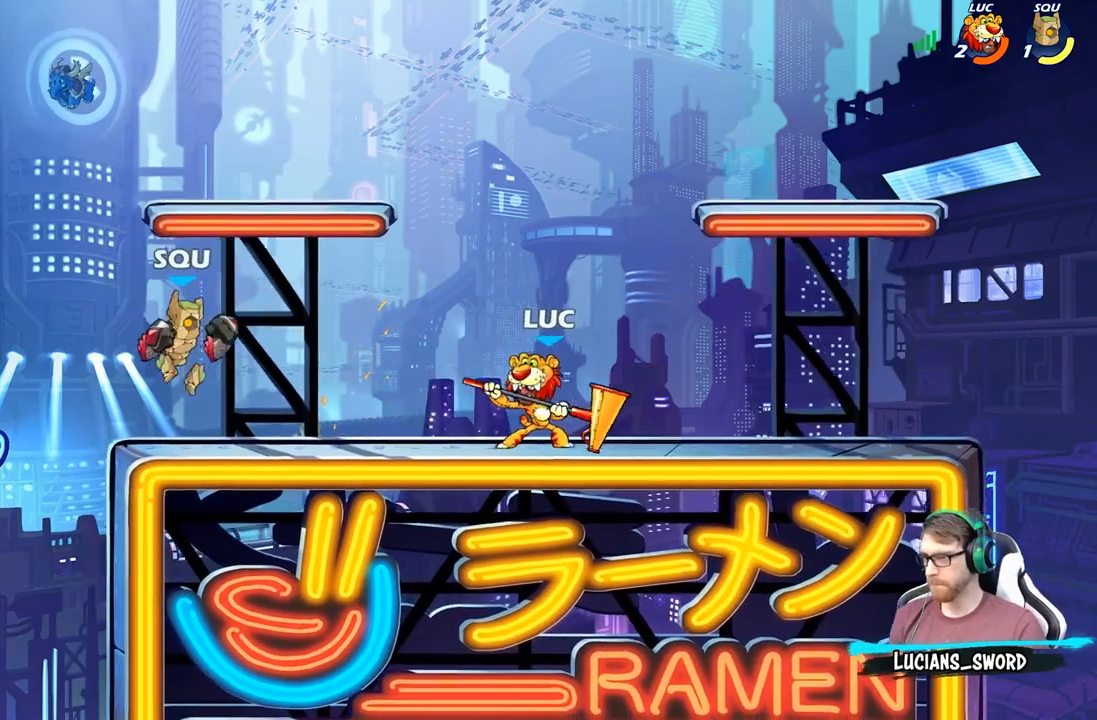
{"buttons": ["B"], "left_stick": "center", "right_stick": "center", "events": [[317, "left_stick", "left"], [383, "R2", "down"], [433, "left_stick", "center"], [450, "B", "down"], [483, "R2", "up"]]}
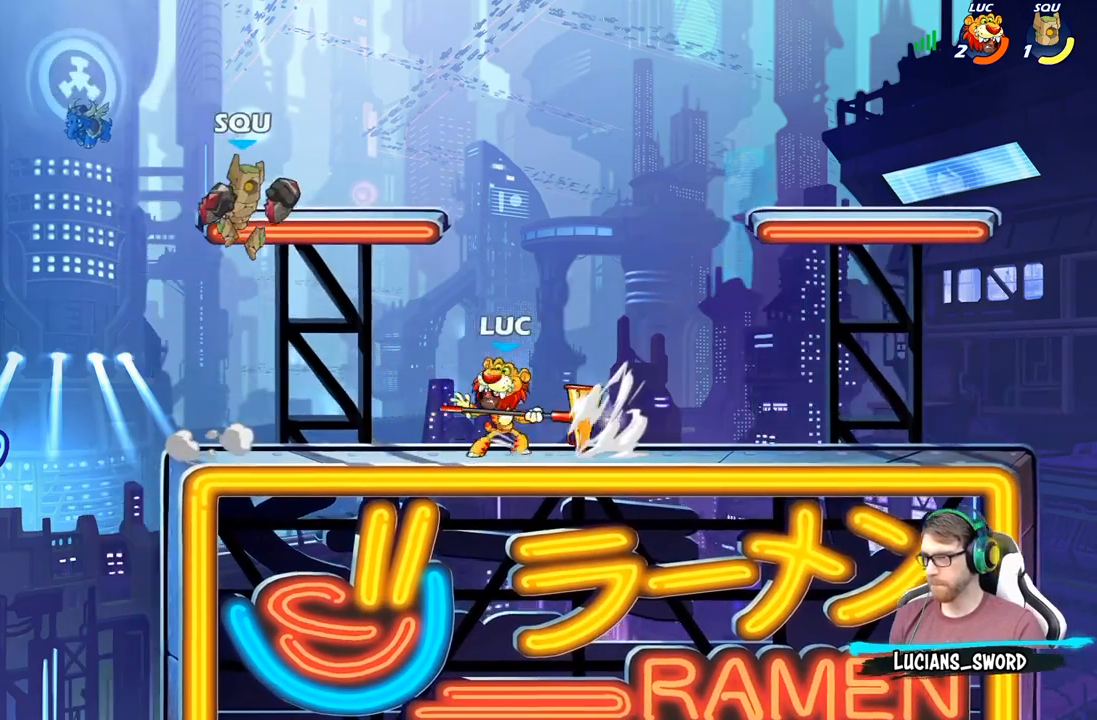
{"buttons": [], "left_stick": "center", "right_stick": "center", "events": [[17, "B", "up"]]}
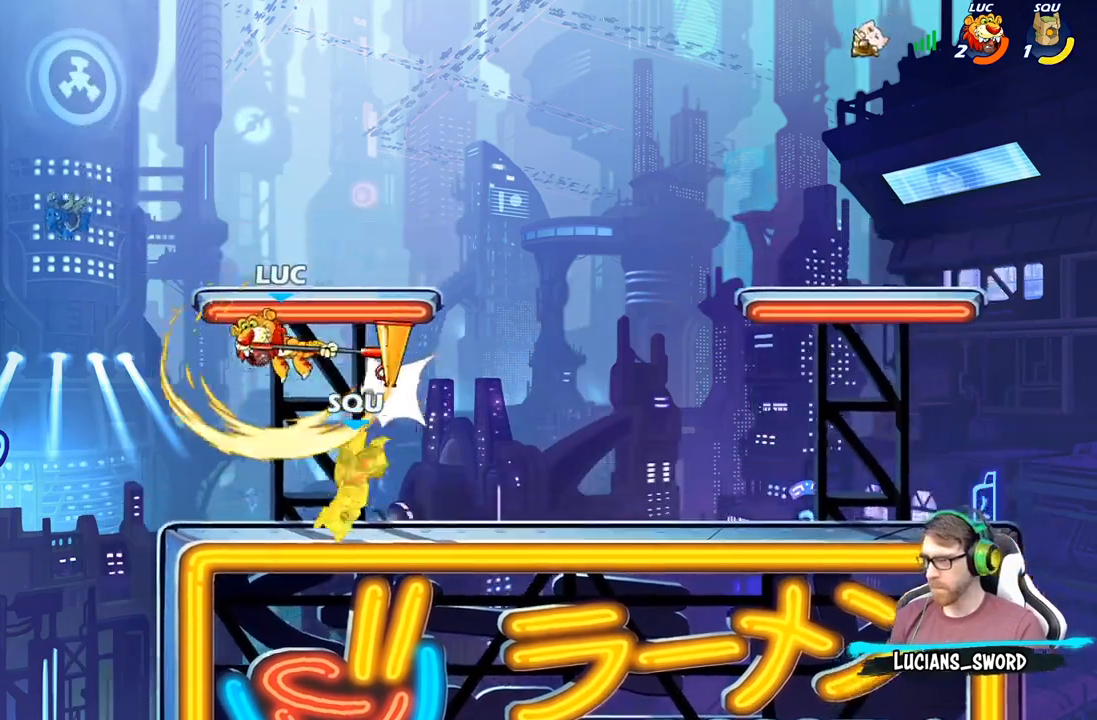
{"buttons": ["A", "X"], "left_stick": "right", "right_stick": "center", "events": [[50, "left_stick", "left"], [267, "left_stick", "right"], [450, "A", "down"], [500, "X", "down"]]}
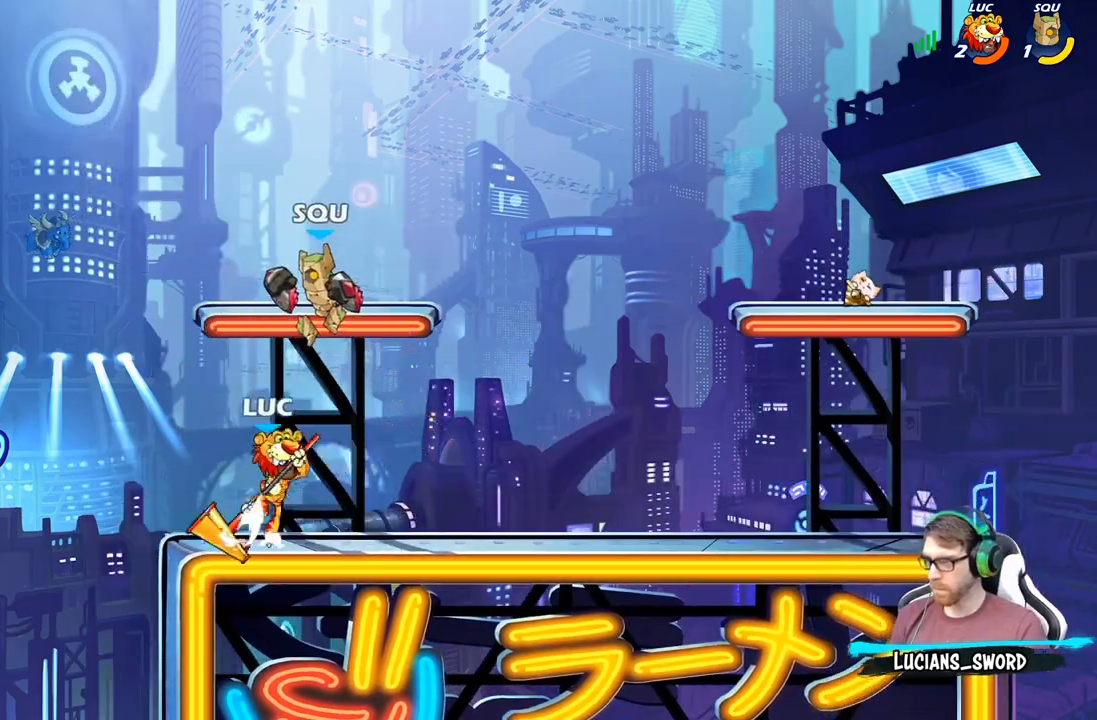
{"buttons": [], "left_stick": "right", "right_stick": "center", "events": [[50, "A", "up"], [50, "right_stick", "down-left"], [83, "X", "up"], [100, "right_stick", "center"]]}
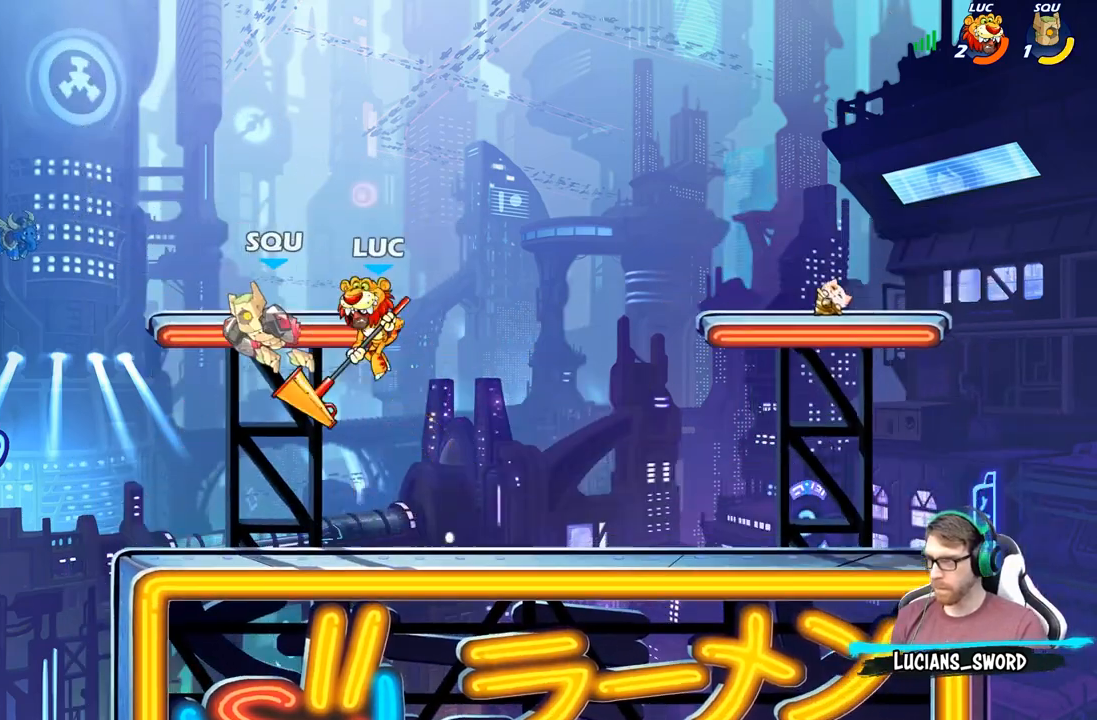
{"buttons": [], "left_stick": "center", "right_stick": "center", "events": [[83, "left_stick", "down-left"], [233, "left_stick", "center"], [267, "R2", "down"], [333, "left_stick", "down"], [367, "X", "down"], [367, "right_stick", "up-right"], [417, "R2", "up"], [467, "X", "up"], [467, "right_stick", "center"], [483, "left_stick", "center"]]}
──────
▶ **WHAT IS REQUIRED**
Every entry, exactly as written: transcribe it, passing over any pictures.

▶ **RESPONSE**
{"buttons": ["B"], "left_stick": "center", "right_stick": "center", "events": [[317, "left_stick", "left"], [383, "R2", "down"], [433, "left_stick", "center"], [450, "B", "down"], [483, "R2", "up"]]}
{"buttons": [], "left_stick": "center", "right_stick": "center", "events": [[17, "B", "up"]]}
{"buttons": ["A", "X"], "left_stick": "right", "right_stick": "center", "events": [[50, "left_stick", "left"], [267, "left_stick", "right"], [450, "A", "down"], [500, "X", "down"]]}
{"buttons": [], "left_stick": "right", "right_stick": "center", "events": [[50, "A", "up"], [50, "right_stick", "down-left"], [83, "X", "up"], [100, "right_stick", "center"]]}
{"buttons": [], "left_stick": "center", "right_stick": "center", "events": [[83, "left_stick", "down-left"], [233, "left_stick", "center"], [267, "R2", "down"], [333, "left_stick", "down"], [367, "X", "down"], [367, "right_stick", "up-right"], [417, "R2", "up"], [467, "X", "up"], [467, "right_stick", "center"], [483, "left_stick", "center"]]}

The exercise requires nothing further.